The announcement by Charlottetown council heavyweight Rob Lantz that he won’t seek re-election this fall has changed the water on several pots of political beans across P.E.I. The news came innocently enough this week, via social media, but immediately changes the dynamics on both civic and provincial fronts.
Mr. Lantz, who works in the information technology sector, served eight years on council, the last four as chair of the demanding planning and heritage committee. Planning issues are fraught with peril — criticized if you do and criticized if you don’t. For the most part, Mr. Lantz was able to stickhandle his way through controversial planning issues without much difficulty. He kept the mayor and council out of trouble and earned a reputation as a competent, reliable and fiscally conservative — if not dynamic — member of council.
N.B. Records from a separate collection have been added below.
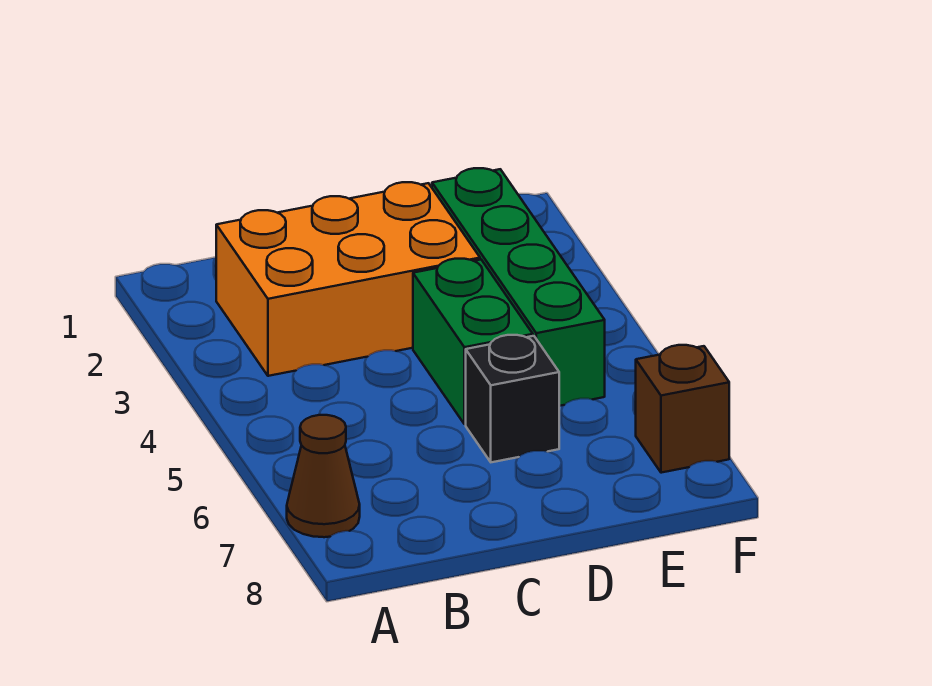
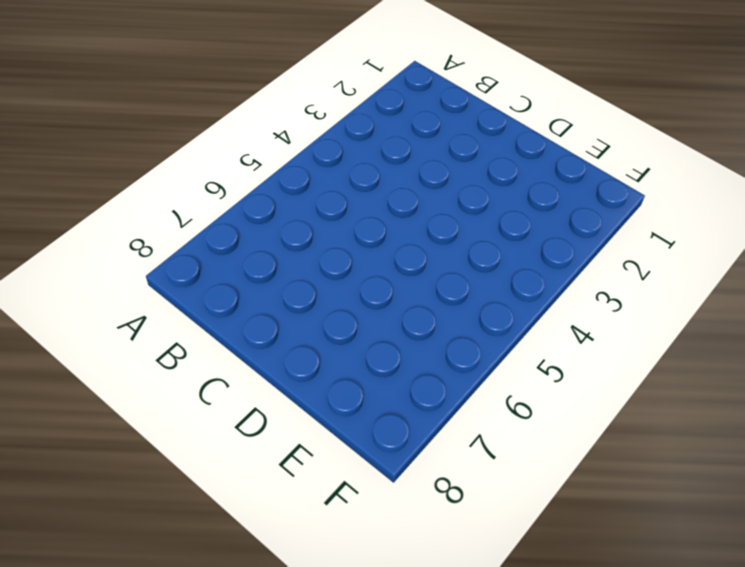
none -> brown 1x1 cone [287,415,360,537]
none -> orange 2x3 brick [216,182,480,376]

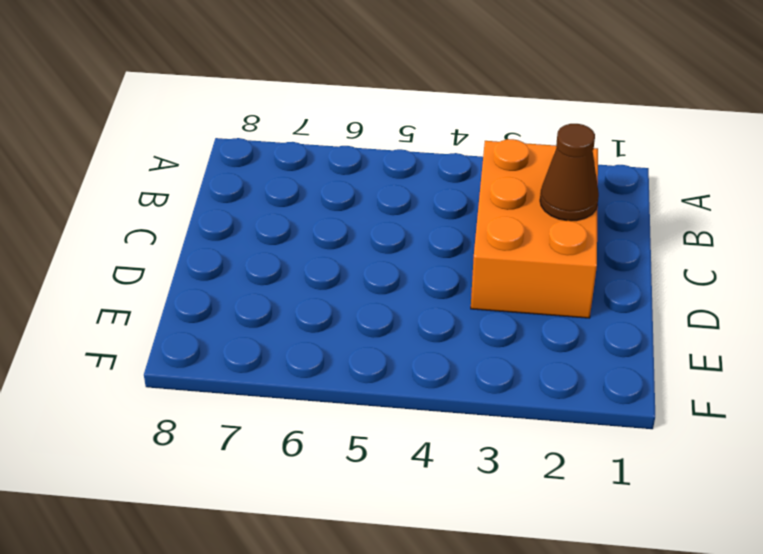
brown 1x1 cone [540,124,599,221] -> brown 1x1 cone moved to [287,415,360,537]
none -> green 1x2 brick [413,259,533,424]
none -> black 1x1 brick [466,335,559,462]

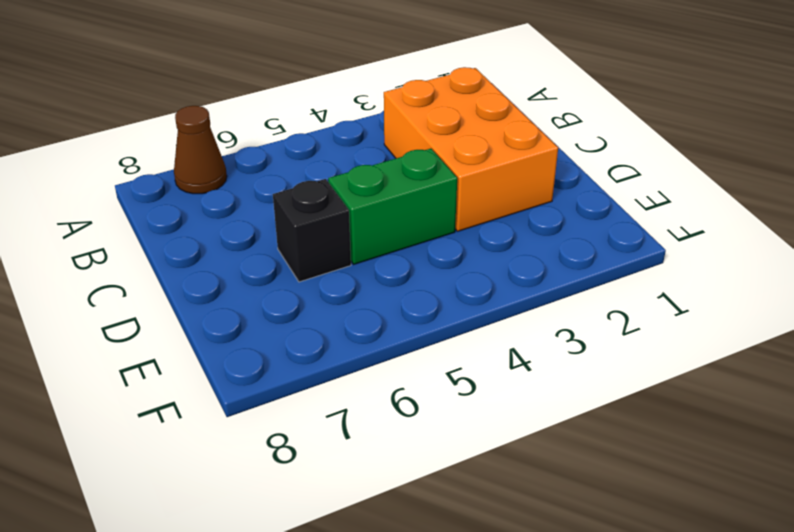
none -> green 1x4 brick [432,168,605,406]
none -> brown 1x1 brick [636,345,729,473]

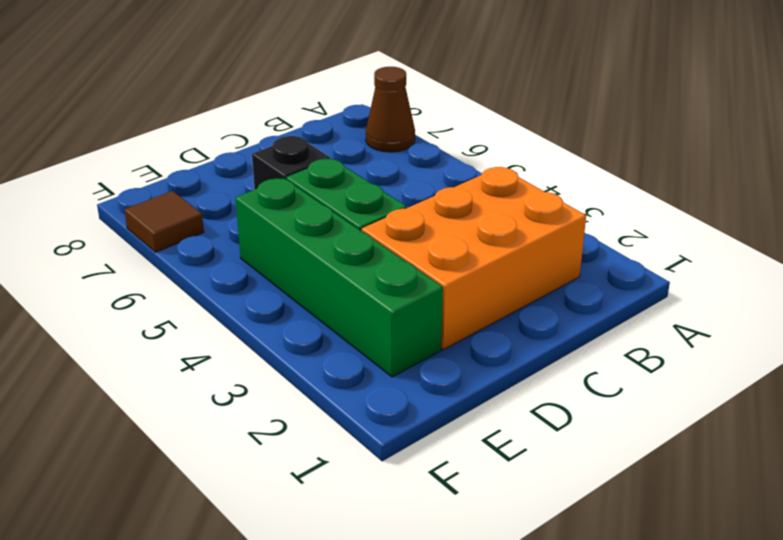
brown 1x1 tile [124,191,204,252] -> brown 1x1 brick [636,345,729,473]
His tenure on council was a valuable learning experience, dealing with a sometimes fractious group of councillors, and learning the necessary arts of compromise and consensus to get things done. He served his city well and is fulfilling a personal commitment to himself four years ago that this would be his last term on council.
Mr. Lantz determined now is a good time to make his intentions known, waiting a respectful period before and after Mayor Clifford Lee’s recent re-offering news conference. A challenger had earlier declared for his Ward 3 seat and Frank MacEachern must feel his chances of success have improved dramatically today.
The departure of Mr. Lantz is another key loss for the mayor. Stu MacFadyen, a longtime friend, deputy mayor and comrade in arms, had announced several months ago he was retiring. Mr. Lantz would be a close second on the list of Mr. Lee’s closest confidants on council.
Mayor Lee tried valiantly to change Mr. Lantz’s mind, making a final plea following Monday’s regular public monthly meeting of council. While Mr. Lantz disappointed the mayor, his decision clears the way for his entry onto the provincial scene.
He has long been viewed as one of the rising stars within the Progressive Conservative Party of P.E.I. Now all eyes within the party are turning towards him. He is an obvious strong candidate for the party’s leadership, being held on an interim basis by the combative Steven Myers. Just the suggestion has re-energized the party. Should he declare, the youthful Mr. Lantz would leap to immediate front-runner status. MLA James Aylward is perhaps the only one on the horizon at this time who could give him a battle for the hearts, minds and votes of long-suffering Conservative faithful.
The PC party executive has been chafing with frustration, waiting impatiently for an electable leadership candidate to declare, and thus be in a position to call for a convention. While a number of names had been mentioned, none have come forward. Mr. Lee was one. Horace Carver was another. At this time, it appears former MLA Kevin MacAdam appears content to remain in Ottawa with his new family, despite losing his senior job with ACOA.
Who knows, should Mr. Lantz declare, it could convince others to entry the fray? Mr. Lantz would follow in the footsteps of his brother, Jeff, who was elected as an MLA in a city seat and now sits as a provincial court judge in Summerside.
Rob Lantz said he would consider any opportunities that might arise. It sounds like a declaration. If he should win the party’s leadership, or even simply decide to run in the next provincial election, it sets up a very interesting battle in Charlottetown-Brighton where Premier Robert Ghiz currently holds sway.